Records from a data collection:
——————

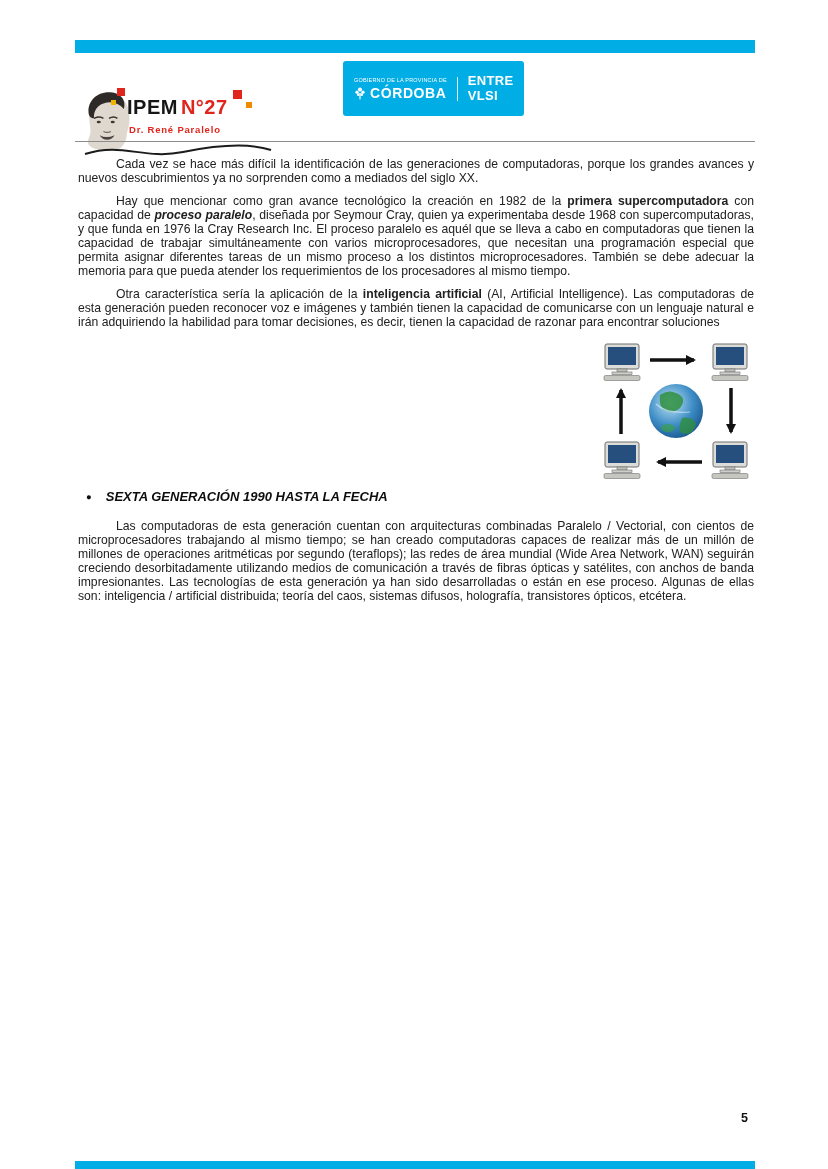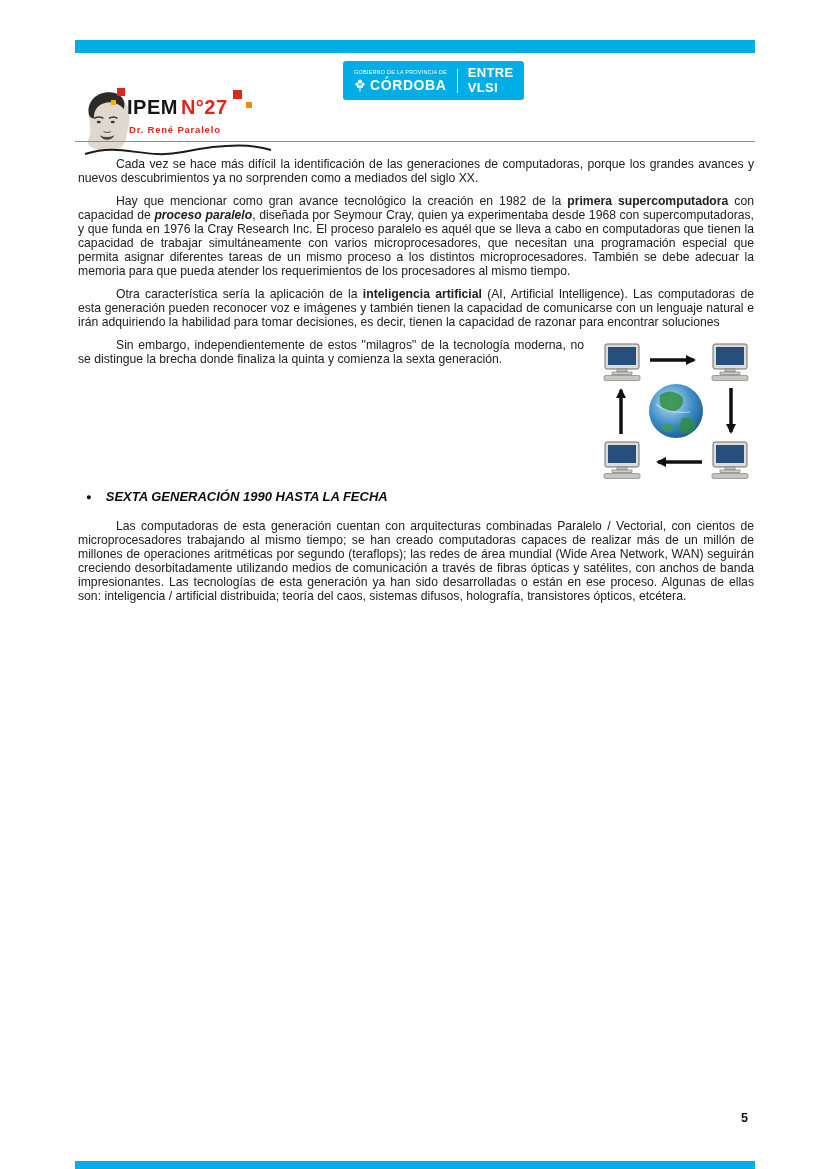--- a/index.html
+++ b/index.html
@@ -25,21 +25,21 @@
   .logo-title .n27{color:var(--brand-red);margin-left:3px;}
   .logo-sub{position:absolute;left:48px;top:36px;font-size:9.5px;font-weight:bold;color:var(--brand-red);letter-spacing:0.8px;white-space:nowrap;}
   .flourish{position:absolute;left:2px;top:52px;}
   .sq{position:absolute;background:var(--brand-red);}
   .sq1{left:36px;top:0;width:8px;height:8px;}
   .sq2{left:152px;top:2px;width:9px;height:9px;}
   .sq3{left:165px;top:14px;width:6px;height:6px;background:#f08a00;}
   .sq4{left:30px;top:12px;width:5px;height:5px;background:#f0b400;}
 
   
-  .gov-badge{position:absolute;left:268px;top:5px;height:39px;background:var(--accent);border-radius:3px;display:flex;align-items:center;gap:10px;padding:5px 11px;color:#fff;}
+  .gov-badge{position:absolute;left:268px;top:5px;height:55px;background:var(--accent);border-radius:3px;display:flex;align-items:center;gap:10px;padding:5px 11px;color:#fff;}
   .gov-small{font-size:5.5px;letter-spacing:0.2px;margin-bottom:2px;white-space:nowrap;}
   .gov-name-row{display:flex;align-items:center;gap:4px;}
   .gov-name{font-size:14px;font-weight:bold;letter-spacing:0.6px;}
   .gov-div{width:1px;height:24px;background:rgba(255,255,255,0.85);}
   .gov-right{font-size:13px;font-weight:bold;line-height:1.12;letter-spacing:0.3px;}
 
   .rule{position:absolute;left:75px;top:141px;width:680px;height:1px;background:#8d8d8d;}
 
   
   .content{position:absolute;left:78px;top:157px;width:676px;color:var(--text);font-size:12.2px;line-height:14px;text-align:justify;}
@@ -153,21 +153,20 @@
           <line x1="23" y1="94" x2="23" y2="50" stroke="#111" stroke-width="3.5" marker-end="url(#ah)"></line>
         </g>
         <g>
           <circle cx="78" cy="71" r="27" fill="url(#gg)"></circle>
           <path d="M62,55 q8,-6 16,-2 q10,4 6,12 q-4,8 -14,6 q-10,-2 -8,-16z" fill="#2f8f3f" opacity="0.85"></path>
           <path d="M84,78 q10,-2 14,6 q-2,10 -12,10 q-8,-2 -2,-16z" fill="#2f8f3f" opacity="0.8"></path>
           <ellipse cx="70" cy="88" rx="7" ry="4" fill="#3aa04a" opacity="0.7"></ellipse>
           <path d="M58,64 q10,10 34,8" stroke="#e8f4fb" stroke-width="1.2" fill="none" opacity="0.6"></path>
         </g>
       </svg>
-      <p><span>Sin embargo, independientemente de estos "milagros" de la tecnología moderna, no se distingue la brecha donde finaliza la quinta y comienza la sexta generación.</span></p>
     </div>
 
     <div class="heading">
       <span class="bullet">●</span>
       <span>SEXTA GENERACIÓN 1990 HASTA LA FECHA</span>
     </div>
 
     <p><span>Las computadoras de esta generación cuentan con arquitecturas combinadas Paralelo / Vectorial, con cientos de microprocesadores trabajando al mismo tiempo; se han creado computadoras capaces de realizar más de un millón de millones de operaciones aritméticas por segundo (teraflops); las redes de área mundial (Wide Area Network, WAN) seguirán creciendo desorbitadamente utilizando medios de comunicación a través de fibras ópticas y satélites, con anchos de banda impresionantes. Las tecnologías de esta generación ya han sido desarrolladas o están en ese proceso. Algunas de ellas son: inteligencia / artificial distribuida; teoría del caos, sistemas difusos, holografía, transistores ópticos, etcétera.</span></p>
 
   </div>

——————

Instructions for the task: Give the number of lines that hold the word "nowrap" in these records, with nothing added.

Solution: 2